Menurut kitab Purana, pada menjelang akhir zaman Satyayuga (zaman kebenaran), seorang raja asura Hiranyakasipu membenci segala sesuatu yang berhubungan dengan Wisnu, dan dia tidak senang apabila di kerajaannya ada orang yang memuja Wisnu. Sebab bertahun-tahun yang lalu, adiknya yang bernama Hiranyaksa dibunuh oleh Waraha, awatara Wisnu.
Agar menjadi sakti, ia melakukan tapa yang sangat berat, dan hanya memusatkan pikirannya pada Dewa Brahma. Setelah Brahma berkenan untuk muncul dan menanyakan permohonannya, Hiranyakasipu meminta agar ia diberi kehidupan abadi, tak akan bisa mati dan tak akan bisa dibunuh. Namun Dewa Brahma menolak, dan menyuruhnya untuk meminta permohonan lain. Akhirnya Hiranyakashipu meminta, bahwa ia tidak akan bisa dibunuh oleh manusia, hewan ataupun dewa, tidak bisa dibunuh pada saat pagi, siang ataupun malam, tidak bisa dibunuh di darat, air, api, ataupun udara, tidak bisa dibunuh di dalam ataupun di luar rumah, dan tidak bisa dibunuh oleh segala macam senjata. Mendengar permohonan tersebut, Dewa Brahma mengabulkannya.
Sementara ia meninggalkan rumahnya untuk memohon berkah, para dewa yang dipimpin oleh Dewa Indra, menyerbu rumahnya. Narada datang untuk menyelamatkan istri Hiranyakasipu yang tak berdosa, bernama Lilawati. Saat Lilawati meninggalkan rumah, anaknya lahir dan diberi nama Prahlada. Anak itu dididik oleh Narada untuk menjadi anak yang budiman, menyuruhnya menjadi pemuja Wisnu, dan menjauhkan diri dari sifat-sifat keraksasaan ayahnya.
Mengetahui para dewa melindungi istrinya, Hiranyakasipu menjadi sangat marah. Ia semakin membenci Dewa Wisnu, dan anaknya sendiri, Prahlada yang kini menjadi pemuja Wisnu.

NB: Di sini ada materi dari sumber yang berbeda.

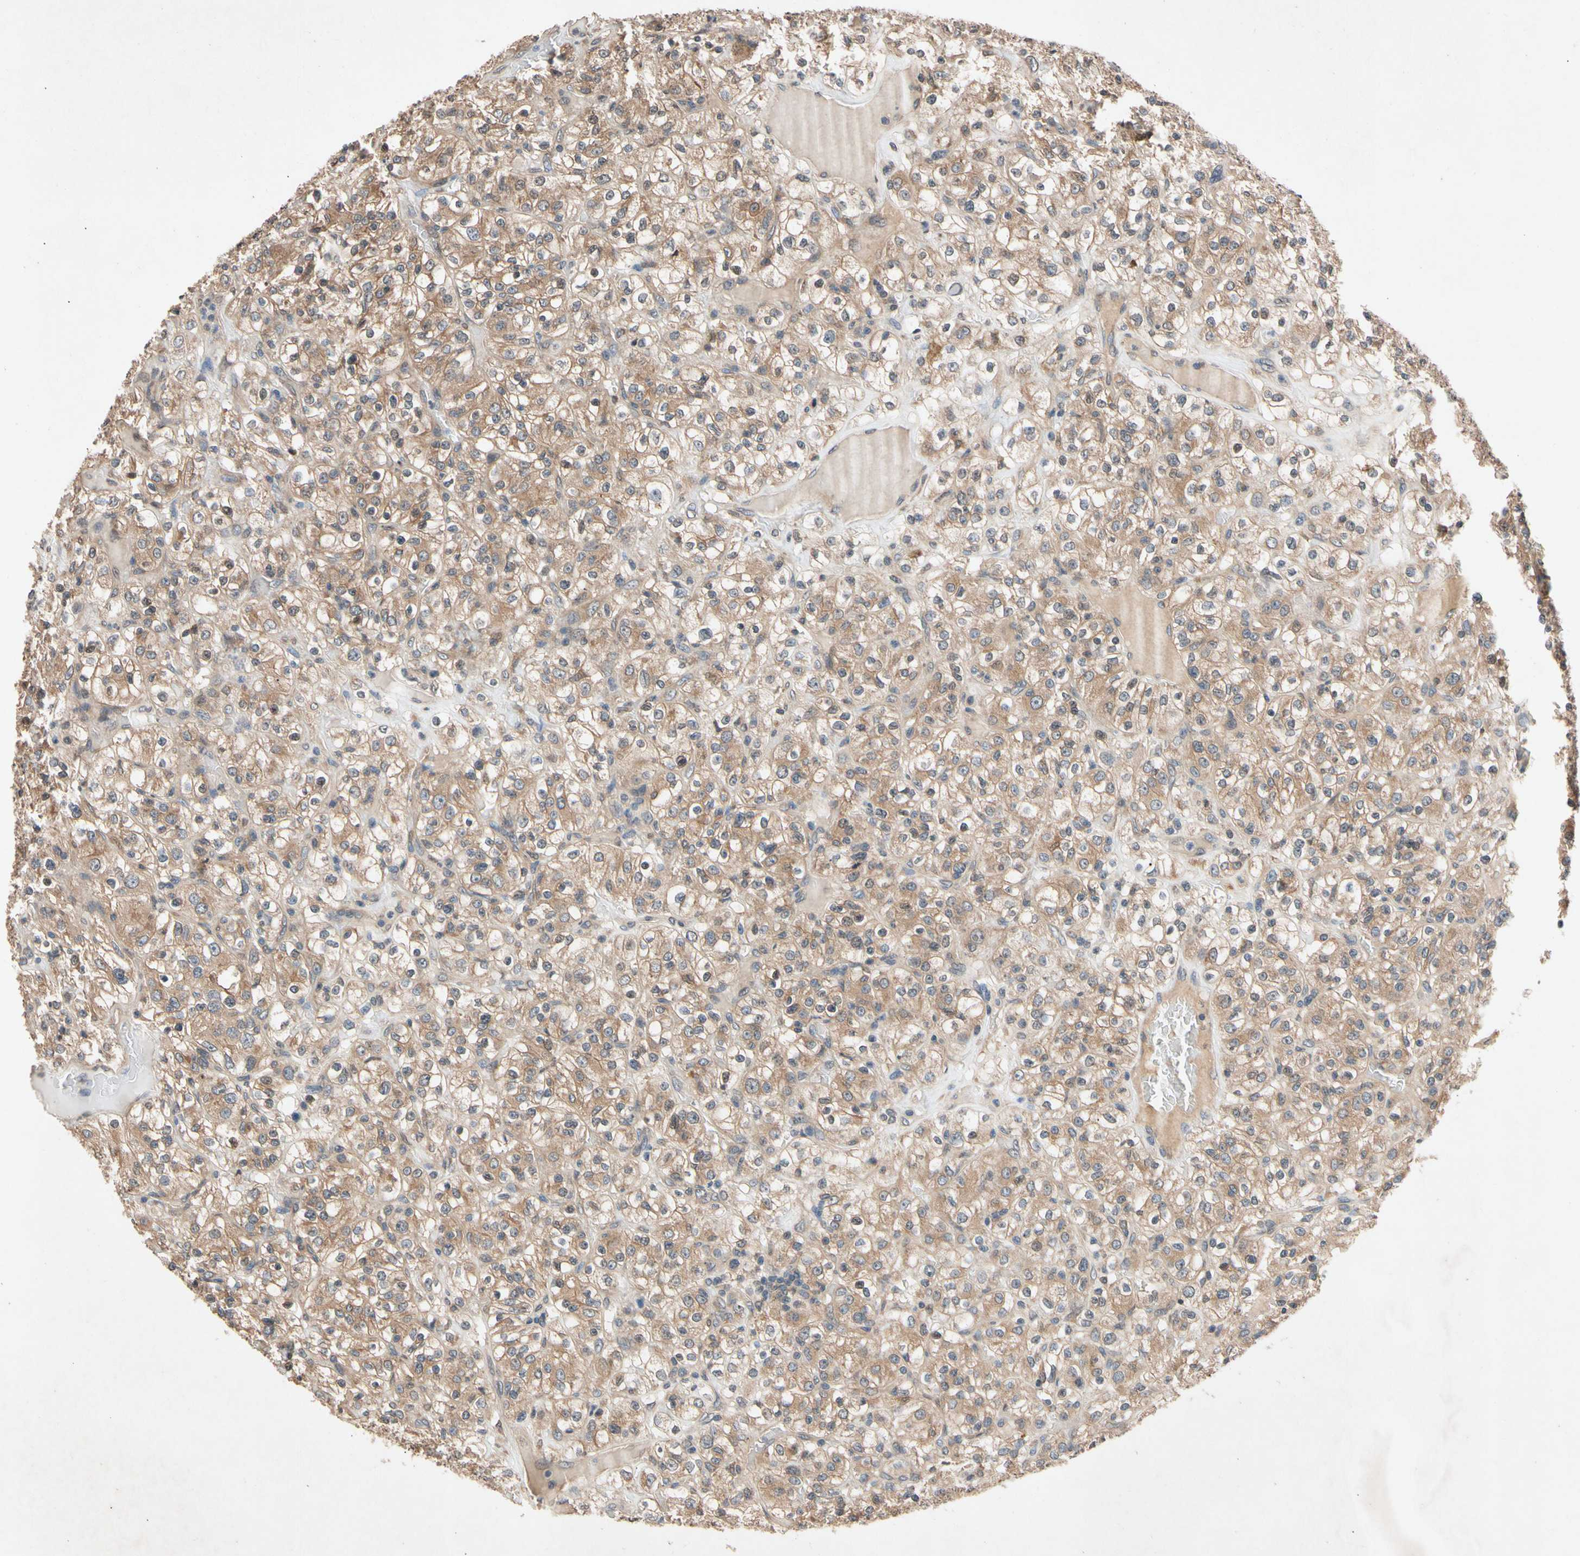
{"staining": {"intensity": "moderate", "quantity": ">75%", "location": "cytoplasmic/membranous"}, "tissue": "renal cancer", "cell_type": "Tumor cells", "image_type": "cancer", "snomed": [{"axis": "morphology", "description": "Normal tissue, NOS"}, {"axis": "morphology", "description": "Adenocarcinoma, NOS"}, {"axis": "topography", "description": "Kidney"}], "caption": "Renal cancer stained with DAB (3,3'-diaminobenzidine) immunohistochemistry displays medium levels of moderate cytoplasmic/membranous positivity in about >75% of tumor cells.", "gene": "PRDX4", "patient": {"sex": "female", "age": 72}}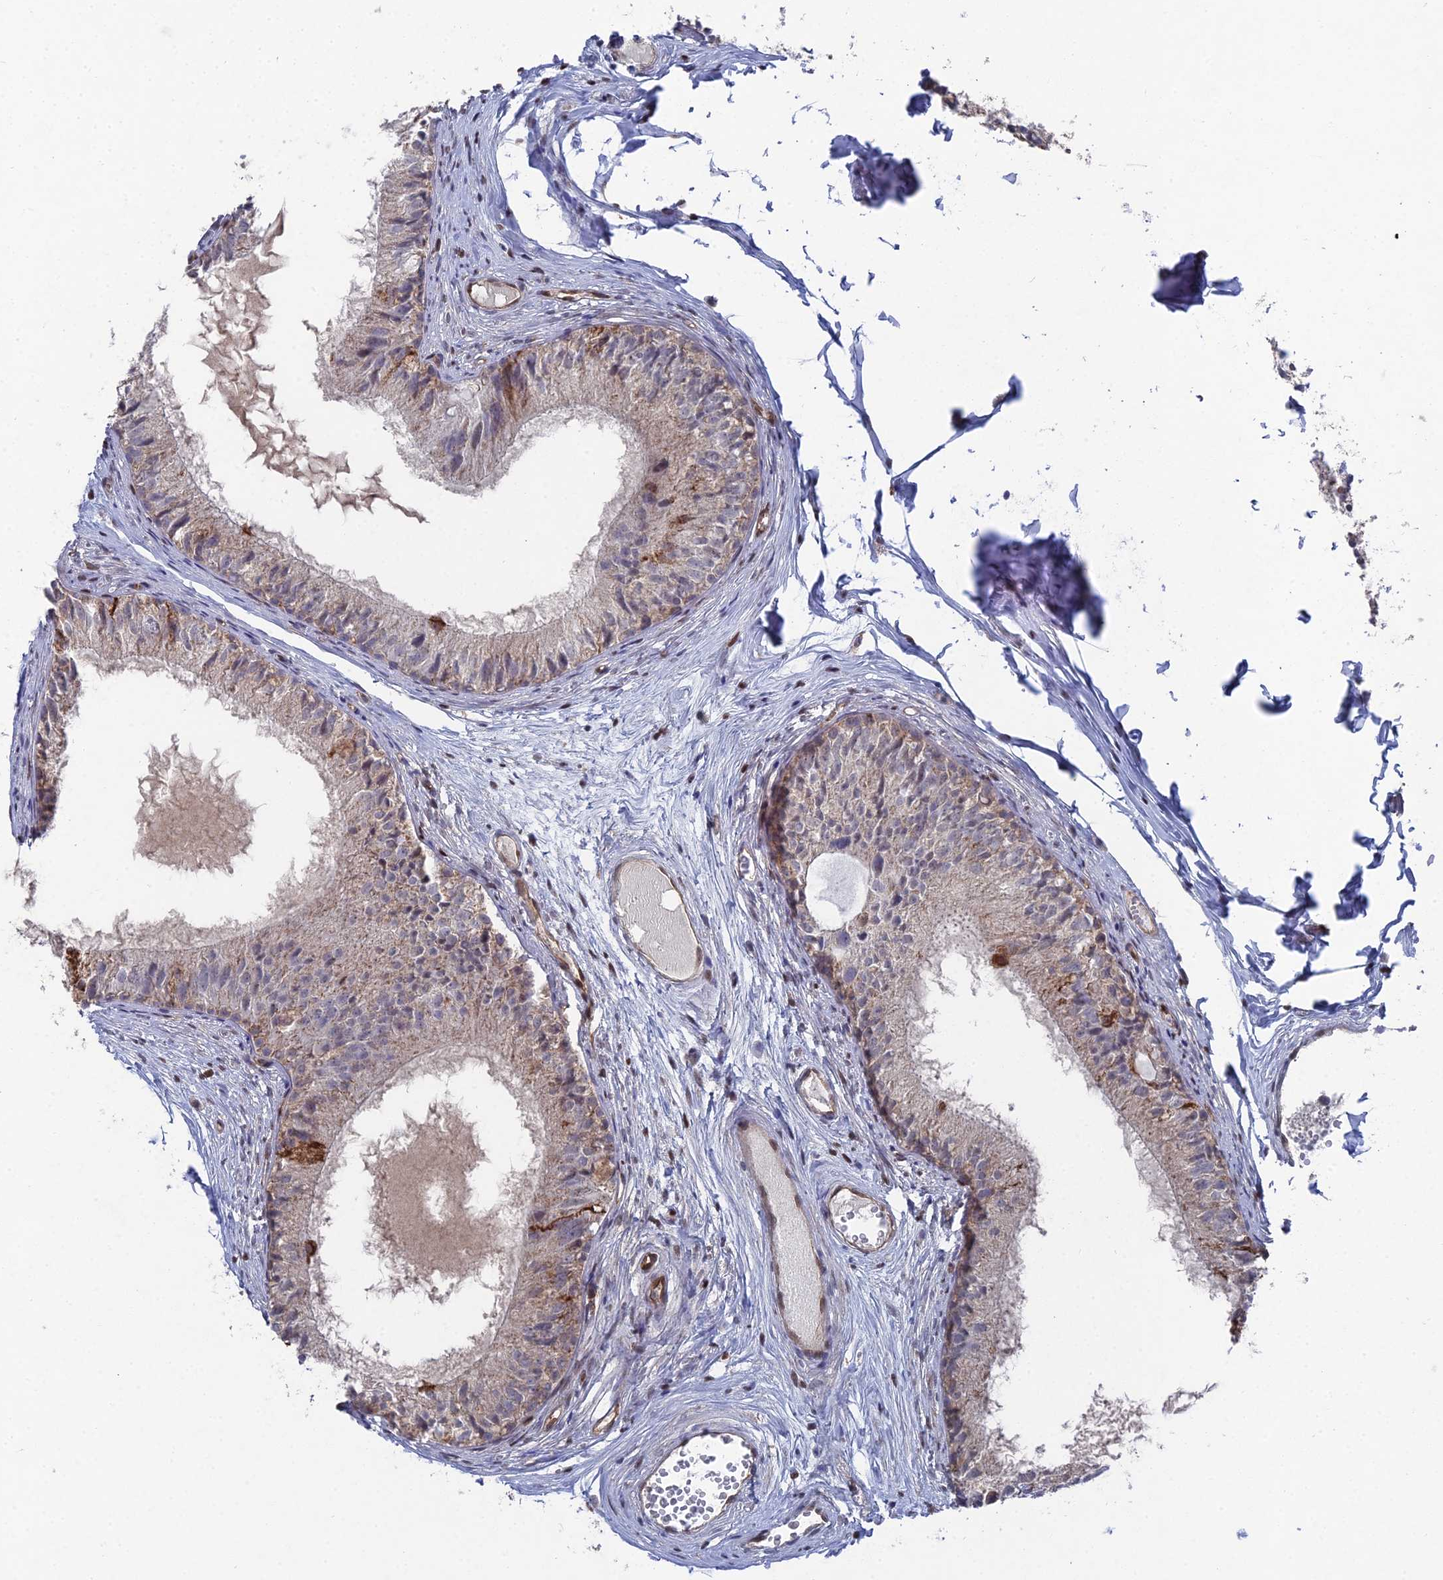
{"staining": {"intensity": "weak", "quantity": "<25%", "location": "cytoplasmic/membranous"}, "tissue": "epididymis", "cell_type": "Glandular cells", "image_type": "normal", "snomed": [{"axis": "morphology", "description": "Normal tissue, NOS"}, {"axis": "morphology", "description": "Seminoma in situ"}, {"axis": "topography", "description": "Testis"}, {"axis": "topography", "description": "Epididymis"}], "caption": "Image shows no protein staining in glandular cells of benign epididymis.", "gene": "UNC5D", "patient": {"sex": "male", "age": 28}}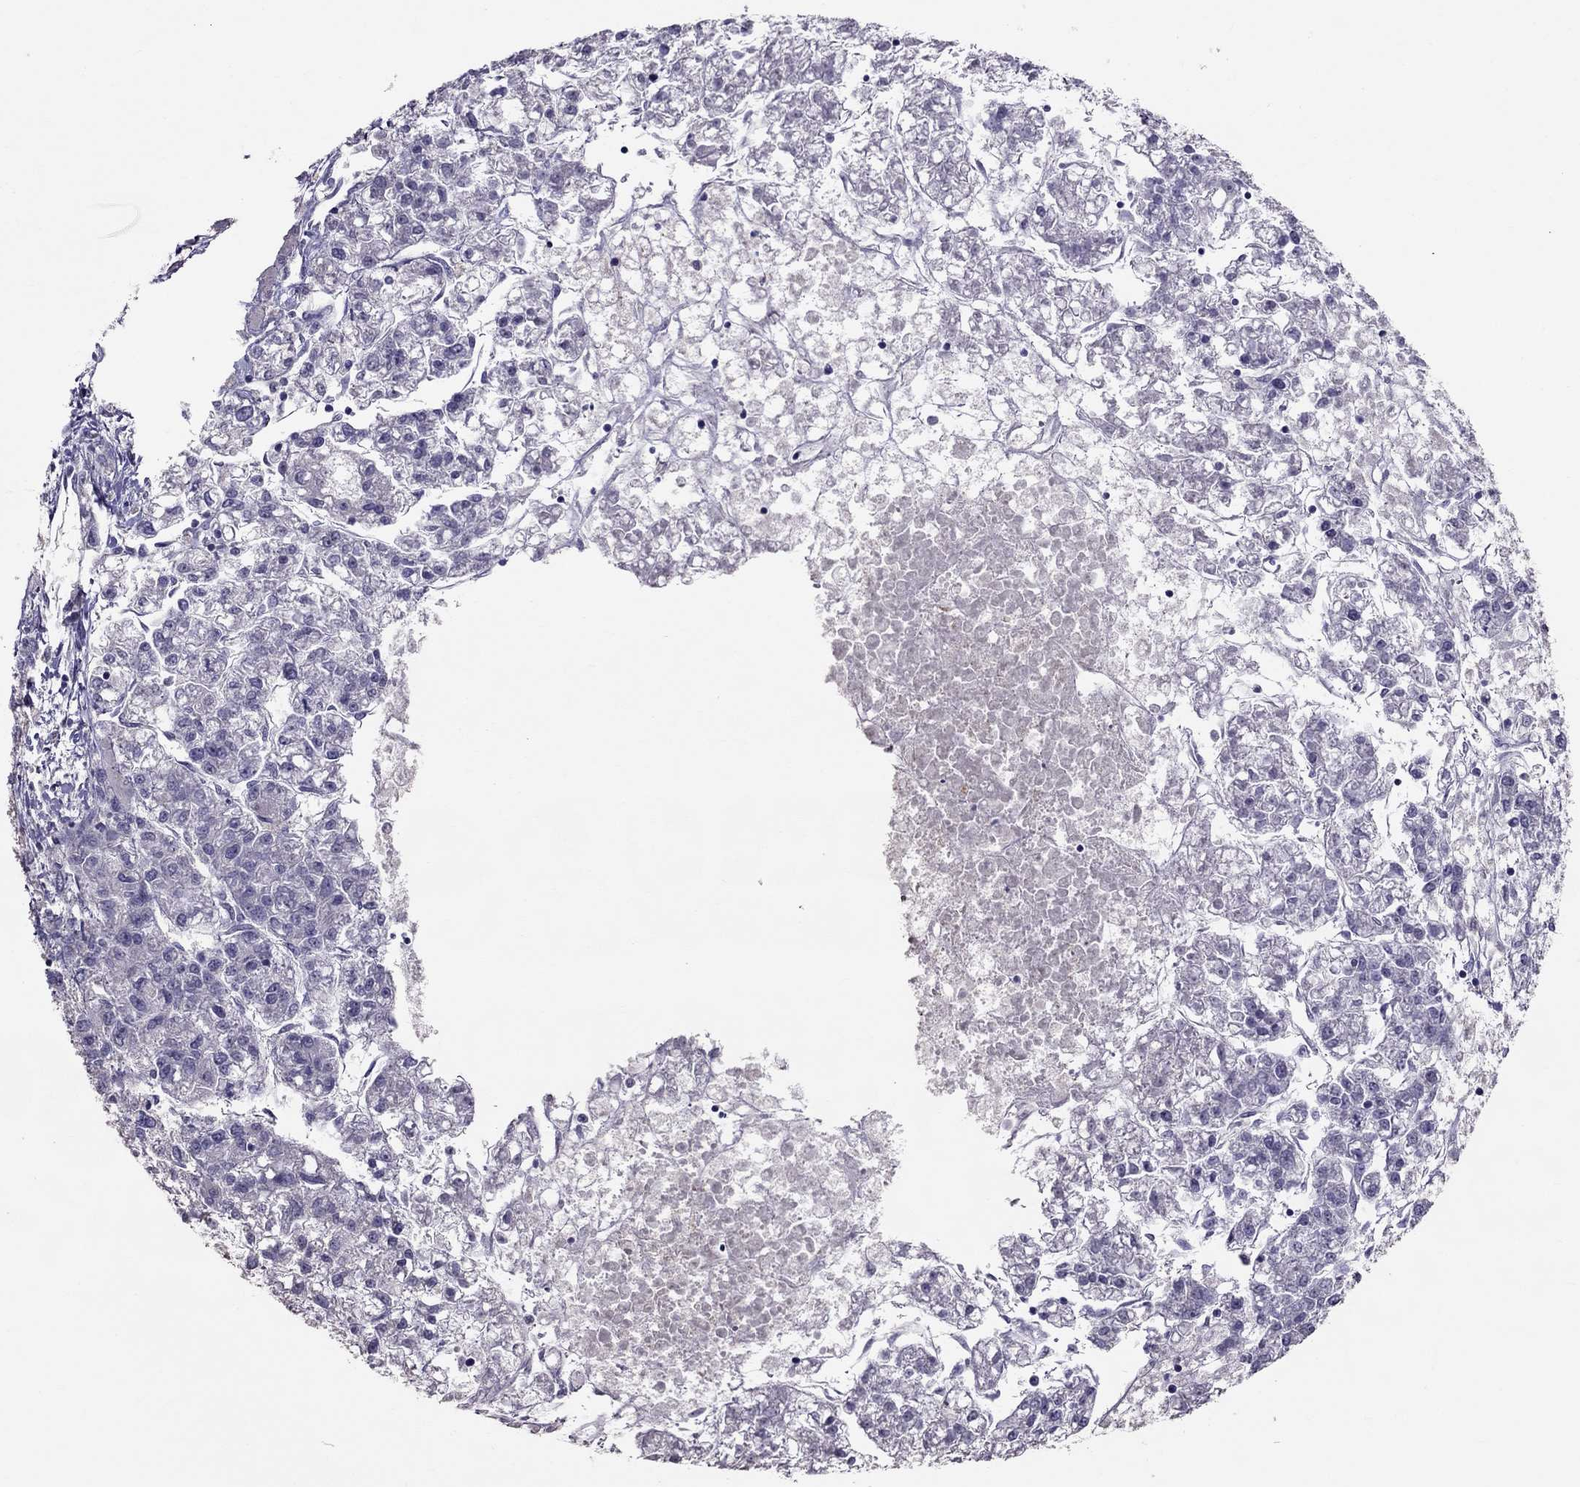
{"staining": {"intensity": "negative", "quantity": "none", "location": "none"}, "tissue": "liver cancer", "cell_type": "Tumor cells", "image_type": "cancer", "snomed": [{"axis": "morphology", "description": "Carcinoma, Hepatocellular, NOS"}, {"axis": "topography", "description": "Liver"}], "caption": "High power microscopy image of an immunohistochemistry (IHC) micrograph of liver hepatocellular carcinoma, revealing no significant staining in tumor cells. (DAB immunohistochemistry (IHC), high magnification).", "gene": "LRRC46", "patient": {"sex": "male", "age": 56}}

Namun, setiap kali ia membunuh putranya, ia selalu tak pernah berhasil karena dihalangi oleh kekuatan gaib yang merupakan perlindungan dari Dewa Wisnu. Ia kesal karena selalu gagal oleh kekuatan Dewa Wisnu, namun ia tidak mampu menyaksikan Dewa Wisnu yang melindungi Prahlada secara langsung. Ia menantang Prahlada untuk menunjukkan Dewa Wisnu. Prahlada menjawab, "Ia ada dimana-mana, Ia ada di sini, dan Ia akan muncul".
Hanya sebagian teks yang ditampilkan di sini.